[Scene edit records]

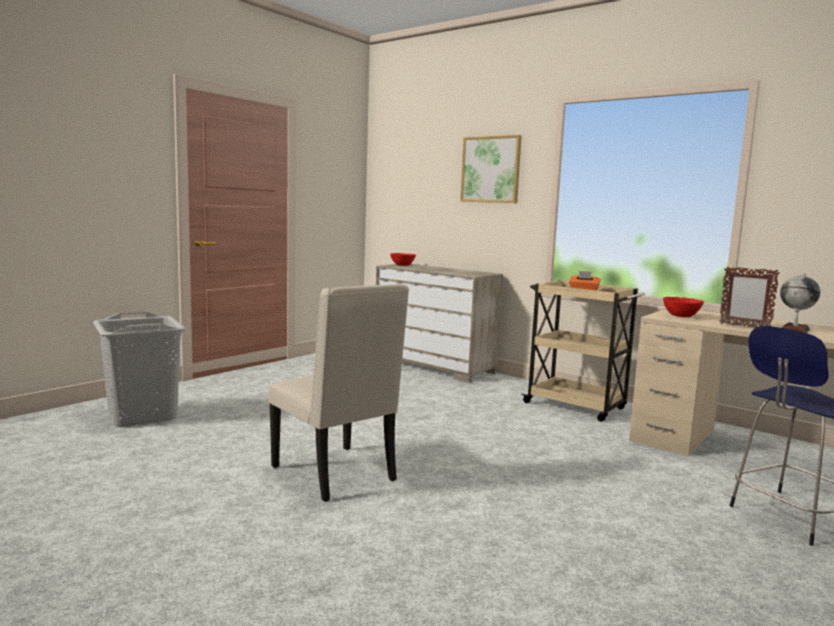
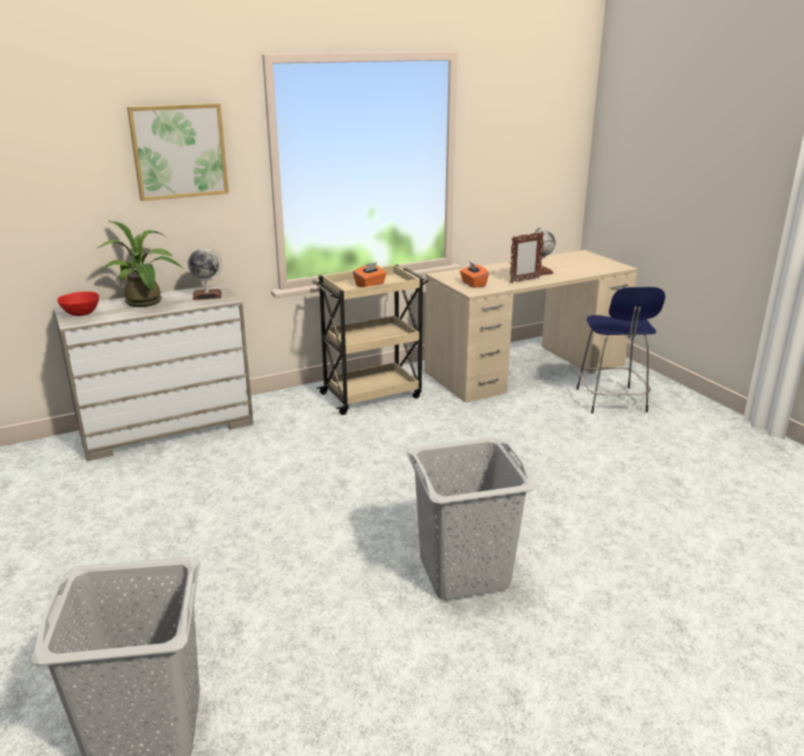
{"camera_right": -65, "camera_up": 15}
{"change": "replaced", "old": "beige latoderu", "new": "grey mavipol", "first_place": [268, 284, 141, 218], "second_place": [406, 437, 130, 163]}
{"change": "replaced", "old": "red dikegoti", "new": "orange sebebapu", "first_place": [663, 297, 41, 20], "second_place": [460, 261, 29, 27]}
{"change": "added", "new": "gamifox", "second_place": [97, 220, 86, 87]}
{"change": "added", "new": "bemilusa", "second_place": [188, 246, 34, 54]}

◆ How to complete this task
Only the records, copied exactly and without pictures, should make up the answer.

◆ Exercise result
{"camera_right": -65, "camera_up": 15}
{"change": "replaced", "old": "beige latoderu", "new": "grey mavipol", "first_place": [268, 284, 141, 218], "second_place": [406, 437, 130, 163]}
{"change": "replaced", "old": "red dikegoti", "new": "orange sebebapu", "first_place": [663, 297, 41, 20], "second_place": [460, 261, 29, 27]}
{"change": "added", "new": "gamifox", "second_place": [97, 220, 86, 87]}
{"change": "added", "new": "bemilusa", "second_place": [188, 246, 34, 54]}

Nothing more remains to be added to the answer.